I especially like wedding photos for the reason that they offer insight into a special day and because younger people are dressed in their finest, they can be easier to date. The older generation may be more pragmatic and simply wear their normal “best”. My families have quite a track record for marital longevity. My earlier post, L is for Love and the Law, included some details but this is going to be largely a photo journal. Why not join me on this marital journey through the years.
My Ancestral Wedding Journey
There are no (known) photos of George Kunkel and Mary O’Brien‘s wedding in Ipswich, Queensland in 1857. However this photograph from a great-niece’s photo album is just beautiful. This couple are my great-great grandparents, and immigrant ancestors.
We have another photo of George and Mary celebrating their granddaughter, Julia’s wedding at the family’s home at the Fifteen Mile near Murphy’s Creek. It would have been a happy time but also poignant as Julia’s parents had died in 1901.
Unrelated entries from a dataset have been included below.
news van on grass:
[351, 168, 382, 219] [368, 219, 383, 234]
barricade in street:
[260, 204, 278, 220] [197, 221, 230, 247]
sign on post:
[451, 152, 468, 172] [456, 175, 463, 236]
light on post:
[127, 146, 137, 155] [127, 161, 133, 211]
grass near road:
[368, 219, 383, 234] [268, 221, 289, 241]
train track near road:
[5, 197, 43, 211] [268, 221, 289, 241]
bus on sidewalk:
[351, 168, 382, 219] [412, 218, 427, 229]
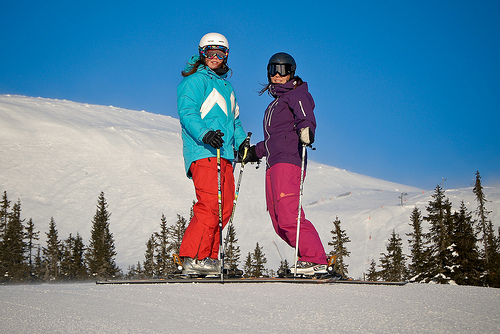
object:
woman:
[178, 32, 243, 273]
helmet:
[197, 32, 229, 69]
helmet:
[267, 52, 297, 84]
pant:
[178, 157, 235, 259]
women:
[252, 51, 328, 279]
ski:
[251, 278, 405, 285]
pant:
[265, 164, 330, 264]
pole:
[215, 140, 225, 282]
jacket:
[253, 83, 317, 169]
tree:
[85, 191, 119, 279]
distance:
[0, 178, 178, 275]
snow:
[49, 112, 158, 198]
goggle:
[199, 46, 229, 60]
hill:
[0, 93, 425, 227]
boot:
[182, 255, 231, 279]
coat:
[176, 63, 246, 178]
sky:
[0, 0, 500, 106]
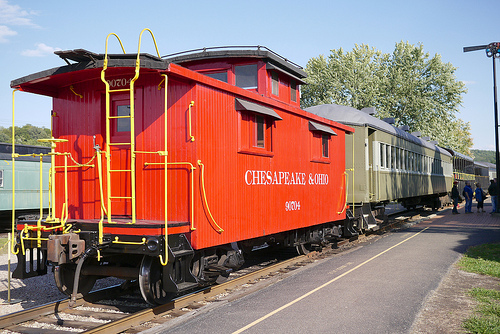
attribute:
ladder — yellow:
[107, 30, 156, 221]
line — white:
[230, 221, 430, 331]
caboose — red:
[43, 54, 414, 287]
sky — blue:
[305, 8, 473, 27]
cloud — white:
[0, 18, 18, 52]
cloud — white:
[1, 6, 42, 28]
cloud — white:
[17, 36, 59, 59]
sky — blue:
[0, 3, 498, 150]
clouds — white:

George and Mary’s eldest child, George Michael Kunkel married Julia Gavin in the Catholic church at Dalby. They were the first generation of the family born in Australia and I suspect they met while working at Jondaryan station. They were my great grandparents on the Kunkel-Gavin lines. Sadly, George Michael and Julia would die very young within six weeks of each other in 1901. Also sadly, I have no photographs at all of Julia’s parents. I am not 100% sure this photo is of George and Julia but my rationale is as follows:
The photograph is included in an album alongside Mary and George Kunkel; the style of hair and dress is typical of the era when they were married; and the woman bears a strong resemblance to Julia Beatrice, their daughter, of whom we have identified photos. I suggest that this might be a photograph taken on their wedding day, 17 August 1879. Note the flowers on the woman’s lapel. In those days women did not typically wear a wedding dress but bought a new “best” dress.
George and Julia’s eldest son, Denis Kunkel married Scottish immigrant, Kit McCorkindale in 1922 at the Ithaca Presbyterian church in Brisbane. You can read their wedding story here.
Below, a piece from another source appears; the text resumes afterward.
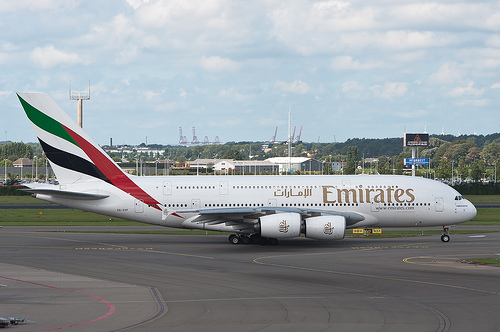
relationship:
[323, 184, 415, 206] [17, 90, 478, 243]
name on plane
Their only child, Norman Kunkel married Joan, daughter of an Irish immigrant in Brisbane.
Their only child, Ms Cassmob married Mr Cassmob in Brisbane and celebrated their wedding at the union building at the University of Queensland.
My McSherry great-grandparents, Peter McSherry and Mary Callaghan, married in Gorey, Wexford and we have no (known) photographs of the event. However we’re lucky to have this photo from their 60th wedding anniversary celebrations.
I’ve never seen a photo of my McSherry-Melvin grandparents’ wedding and I don’t even know if one exists. This is a photo of each of them taken decades apart, Laura when she was a young woman (with a tiny waist) and my grandfather at work.
We also have no photograph of my Melvin ancestors’ wedding but this is one of Stephen Gillespie Melvin and his wife, Emily Partridge, in later life. Stephen was a Scottish immigrant and Emily was one of my pre-separation Queensland ancestors.
Emily’s parents were William Partridge and Hannah Kent, both English immigrants to Queensland who arrived in the mid-1850s. They married in 1858 at Ipswich. Again, no photos sadly, but these are from 1909. Hannah’s was taken for the 50th anniversary of Separation and published in the newspapers. I suspect William’s was too, but he did in the middle of 1909. There are some suggestions in the records that lead me to think this couple may have been separated but I have found nothing conclusive.
Were your ancestors fortunate (or perhaps not) with their marital longevity?
Are you lucky enough to have photos of your earliest Australian immigrant ancestors?